■ TEXT:
---+---

Diabetes research in India hasn’t quite kept pace with the epidemic proportions the disease has assumed. But efforts are on to look for alternatives to the insulin injection.

Last year in March, when 11-year-old Shreya Dutt fell ill, her parents thought it was the routine viral fever. A week later, the fever subsided but the child continued to lose weight alarmingly. She stopped going out to play, was always extremely thirsty and hungry, urinated more frequently and appeared tired all the time. A round of tests confirmed that the viral fever had triggered diabetes. The symptoms had appeared suddenly and had manifested themselves as quickly. Shreya, doctors said, suffered from Type 1 diabetes in which the pancreas fail to produce insulin, the hormone needed to convert sugar into energy.

---+---

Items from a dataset
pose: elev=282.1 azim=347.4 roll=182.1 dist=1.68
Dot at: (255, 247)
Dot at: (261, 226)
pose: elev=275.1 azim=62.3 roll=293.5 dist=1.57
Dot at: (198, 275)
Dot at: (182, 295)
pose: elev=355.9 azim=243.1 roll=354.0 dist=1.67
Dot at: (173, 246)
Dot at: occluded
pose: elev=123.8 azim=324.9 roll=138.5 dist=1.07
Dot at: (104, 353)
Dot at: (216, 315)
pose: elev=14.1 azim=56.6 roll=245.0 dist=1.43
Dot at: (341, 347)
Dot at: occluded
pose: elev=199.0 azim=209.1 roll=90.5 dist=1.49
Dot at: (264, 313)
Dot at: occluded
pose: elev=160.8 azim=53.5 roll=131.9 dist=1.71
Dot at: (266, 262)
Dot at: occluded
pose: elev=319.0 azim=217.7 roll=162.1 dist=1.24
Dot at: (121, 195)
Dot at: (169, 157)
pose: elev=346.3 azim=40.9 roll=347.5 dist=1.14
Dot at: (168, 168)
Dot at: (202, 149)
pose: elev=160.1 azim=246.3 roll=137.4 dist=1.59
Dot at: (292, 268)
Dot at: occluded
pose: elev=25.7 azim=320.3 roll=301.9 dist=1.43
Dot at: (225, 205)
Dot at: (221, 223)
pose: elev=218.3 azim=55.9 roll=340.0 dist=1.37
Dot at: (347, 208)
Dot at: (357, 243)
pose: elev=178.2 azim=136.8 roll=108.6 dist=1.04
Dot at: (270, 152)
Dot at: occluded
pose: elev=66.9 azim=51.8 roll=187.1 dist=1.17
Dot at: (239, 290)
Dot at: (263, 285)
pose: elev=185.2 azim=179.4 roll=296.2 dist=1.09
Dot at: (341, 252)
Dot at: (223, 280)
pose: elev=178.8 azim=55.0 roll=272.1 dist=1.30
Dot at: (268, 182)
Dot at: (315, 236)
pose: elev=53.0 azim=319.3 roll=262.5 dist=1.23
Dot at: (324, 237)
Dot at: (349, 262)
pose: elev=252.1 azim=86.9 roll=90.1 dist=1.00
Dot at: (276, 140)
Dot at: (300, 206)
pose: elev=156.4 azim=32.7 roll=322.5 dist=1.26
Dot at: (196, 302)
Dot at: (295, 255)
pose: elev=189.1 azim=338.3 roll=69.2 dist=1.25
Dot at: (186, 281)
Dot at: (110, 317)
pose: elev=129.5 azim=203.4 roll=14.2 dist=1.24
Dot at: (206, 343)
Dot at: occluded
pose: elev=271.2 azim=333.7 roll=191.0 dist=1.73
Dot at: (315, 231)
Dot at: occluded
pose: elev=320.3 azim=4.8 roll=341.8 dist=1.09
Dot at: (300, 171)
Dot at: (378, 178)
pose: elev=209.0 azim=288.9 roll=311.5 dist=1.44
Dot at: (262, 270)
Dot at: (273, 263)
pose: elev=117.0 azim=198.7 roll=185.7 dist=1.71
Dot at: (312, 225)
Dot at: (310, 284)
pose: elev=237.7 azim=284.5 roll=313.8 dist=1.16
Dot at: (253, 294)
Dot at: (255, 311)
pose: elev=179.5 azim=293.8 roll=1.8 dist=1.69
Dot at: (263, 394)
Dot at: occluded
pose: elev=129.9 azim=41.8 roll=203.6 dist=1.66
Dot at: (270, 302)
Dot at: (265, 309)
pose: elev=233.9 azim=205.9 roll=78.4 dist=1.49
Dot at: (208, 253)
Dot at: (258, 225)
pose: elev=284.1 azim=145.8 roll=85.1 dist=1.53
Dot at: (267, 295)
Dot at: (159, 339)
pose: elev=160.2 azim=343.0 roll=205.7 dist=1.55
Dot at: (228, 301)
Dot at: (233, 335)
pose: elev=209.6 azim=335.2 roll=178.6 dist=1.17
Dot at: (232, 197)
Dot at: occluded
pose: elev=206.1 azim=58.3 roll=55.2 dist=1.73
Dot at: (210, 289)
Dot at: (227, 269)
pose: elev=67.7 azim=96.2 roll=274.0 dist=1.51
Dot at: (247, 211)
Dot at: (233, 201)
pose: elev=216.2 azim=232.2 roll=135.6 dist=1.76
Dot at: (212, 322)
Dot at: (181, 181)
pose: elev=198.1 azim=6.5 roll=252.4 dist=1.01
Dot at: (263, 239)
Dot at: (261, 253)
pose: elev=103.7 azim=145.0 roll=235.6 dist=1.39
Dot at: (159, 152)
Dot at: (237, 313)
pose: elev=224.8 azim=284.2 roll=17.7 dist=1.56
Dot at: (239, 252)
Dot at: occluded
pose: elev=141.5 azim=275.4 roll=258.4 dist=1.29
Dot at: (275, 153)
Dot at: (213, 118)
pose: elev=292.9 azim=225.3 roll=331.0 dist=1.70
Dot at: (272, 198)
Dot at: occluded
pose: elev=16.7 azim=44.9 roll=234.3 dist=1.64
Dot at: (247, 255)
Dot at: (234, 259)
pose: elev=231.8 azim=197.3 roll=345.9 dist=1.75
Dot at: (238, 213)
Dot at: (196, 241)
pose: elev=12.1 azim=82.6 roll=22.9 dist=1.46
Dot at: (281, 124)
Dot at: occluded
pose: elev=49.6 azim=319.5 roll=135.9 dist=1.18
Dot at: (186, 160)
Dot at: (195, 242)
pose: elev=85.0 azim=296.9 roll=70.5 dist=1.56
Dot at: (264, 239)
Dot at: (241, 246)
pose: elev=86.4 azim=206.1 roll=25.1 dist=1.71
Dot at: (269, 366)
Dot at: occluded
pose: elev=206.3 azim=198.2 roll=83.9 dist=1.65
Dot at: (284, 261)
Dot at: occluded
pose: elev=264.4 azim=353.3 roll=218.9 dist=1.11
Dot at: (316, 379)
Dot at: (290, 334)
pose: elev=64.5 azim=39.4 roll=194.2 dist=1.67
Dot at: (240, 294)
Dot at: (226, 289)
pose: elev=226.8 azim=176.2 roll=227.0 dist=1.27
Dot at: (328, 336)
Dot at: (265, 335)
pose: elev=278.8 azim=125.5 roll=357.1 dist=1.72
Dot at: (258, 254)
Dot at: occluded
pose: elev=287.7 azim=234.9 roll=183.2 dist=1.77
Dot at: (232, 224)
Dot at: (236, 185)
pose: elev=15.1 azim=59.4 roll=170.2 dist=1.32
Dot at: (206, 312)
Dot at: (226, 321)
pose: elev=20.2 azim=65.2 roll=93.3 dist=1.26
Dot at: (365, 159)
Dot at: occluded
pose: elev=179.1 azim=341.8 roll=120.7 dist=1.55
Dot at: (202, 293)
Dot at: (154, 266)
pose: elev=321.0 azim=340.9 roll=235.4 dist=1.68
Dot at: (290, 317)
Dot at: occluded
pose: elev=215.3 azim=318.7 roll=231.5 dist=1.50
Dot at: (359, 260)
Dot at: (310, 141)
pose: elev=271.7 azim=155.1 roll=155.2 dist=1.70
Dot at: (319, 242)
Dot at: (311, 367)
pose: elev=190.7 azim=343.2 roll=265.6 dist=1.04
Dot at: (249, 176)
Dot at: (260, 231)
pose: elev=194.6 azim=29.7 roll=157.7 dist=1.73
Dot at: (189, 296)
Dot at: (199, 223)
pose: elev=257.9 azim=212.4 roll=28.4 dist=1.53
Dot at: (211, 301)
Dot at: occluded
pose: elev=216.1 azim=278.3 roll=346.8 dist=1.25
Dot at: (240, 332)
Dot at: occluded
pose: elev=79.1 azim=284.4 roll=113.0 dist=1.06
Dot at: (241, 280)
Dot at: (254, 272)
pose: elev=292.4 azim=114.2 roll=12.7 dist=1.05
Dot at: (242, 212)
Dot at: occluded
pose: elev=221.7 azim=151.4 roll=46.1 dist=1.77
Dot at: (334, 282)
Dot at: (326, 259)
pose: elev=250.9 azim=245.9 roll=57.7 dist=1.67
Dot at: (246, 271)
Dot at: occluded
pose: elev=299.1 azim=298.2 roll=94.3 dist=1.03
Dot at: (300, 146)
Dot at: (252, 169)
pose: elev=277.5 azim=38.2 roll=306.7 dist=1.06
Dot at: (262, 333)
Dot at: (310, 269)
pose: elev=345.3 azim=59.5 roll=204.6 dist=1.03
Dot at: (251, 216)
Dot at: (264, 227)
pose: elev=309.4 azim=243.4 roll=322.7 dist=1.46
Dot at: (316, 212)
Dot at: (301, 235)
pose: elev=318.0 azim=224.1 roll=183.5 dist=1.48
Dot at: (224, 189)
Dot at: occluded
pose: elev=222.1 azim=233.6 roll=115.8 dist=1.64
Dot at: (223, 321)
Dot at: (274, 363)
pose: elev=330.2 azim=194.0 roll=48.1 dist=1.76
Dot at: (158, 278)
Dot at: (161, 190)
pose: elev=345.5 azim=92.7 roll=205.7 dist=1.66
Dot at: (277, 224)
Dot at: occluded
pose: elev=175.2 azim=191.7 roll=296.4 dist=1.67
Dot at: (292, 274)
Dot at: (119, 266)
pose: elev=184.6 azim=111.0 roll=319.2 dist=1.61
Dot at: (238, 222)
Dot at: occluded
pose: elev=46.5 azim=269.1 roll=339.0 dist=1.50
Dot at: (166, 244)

---+---

■ WHAT YOU WILL DO:
1. Reproduce everything in the diabetes passage from "Last year in" down to "sugar into energy.".
2. In the diabetes passage, what did tests show had triggered Shreya Dutt's diabetes?
3. Resume the passage on diabetes research in India where it stops.

■ RESULTS FOR THE EXERCISE:
1.
Last year in March, when 11-year-old Shreya Dutt fell ill, her parents thought it was the routine viral fever. A week later, the fever subsided but the child continued to lose weight alarmingly. She stopped going out to play, was always extremely thirsty and hungry, urinated more frequently and appeared tired all the time. A round of tests confirmed that the viral fever had triggered diabetes. The symptoms had appeared suddenly and had manifested themselves as quickly. Shreya, doctors said, suffered from Type 1 diabetes in which the pancreas fail to produce insulin, the hormone needed to convert sugar into energy.

2. The viral fever.

3.
For over a year now, a much thinner Shreya has been getting insulin injections twice a day to help maintain her blood sugar level. Her parents know that she will have to learn to live with this chronic condition. They also realise that with regular medication, exercise and diet modification she can lead as healthy and normal a life as anybody else. There are enough examples in the world to prove that — actor Halle Berry, king of Rock ’n’ Roll Elvis Presley, talk show host Larry King, Olympic athlete Gary Hall, all have suffered from diabetes. Closer home, actor Kamal Hassan, VJ-turned-actor Gaurav Kapoor, Leader of the Opposition in Lok Sabha Sushma Swaraj and former Pakistani cricketer Wasim Akram are diabetic. But every time their daughter is pricked with the needle to inject insulin into her body, the Dutts cringe. “For the last one year, I have been looking for an alternative way, other than the injection, to give the medicine to my daughter,” says Jawahar Dutt, Shreya’s father. “She’s dealing with it fine, but I wish there was a tablet she could pop or a spray she could inhale instead of taking the injection.”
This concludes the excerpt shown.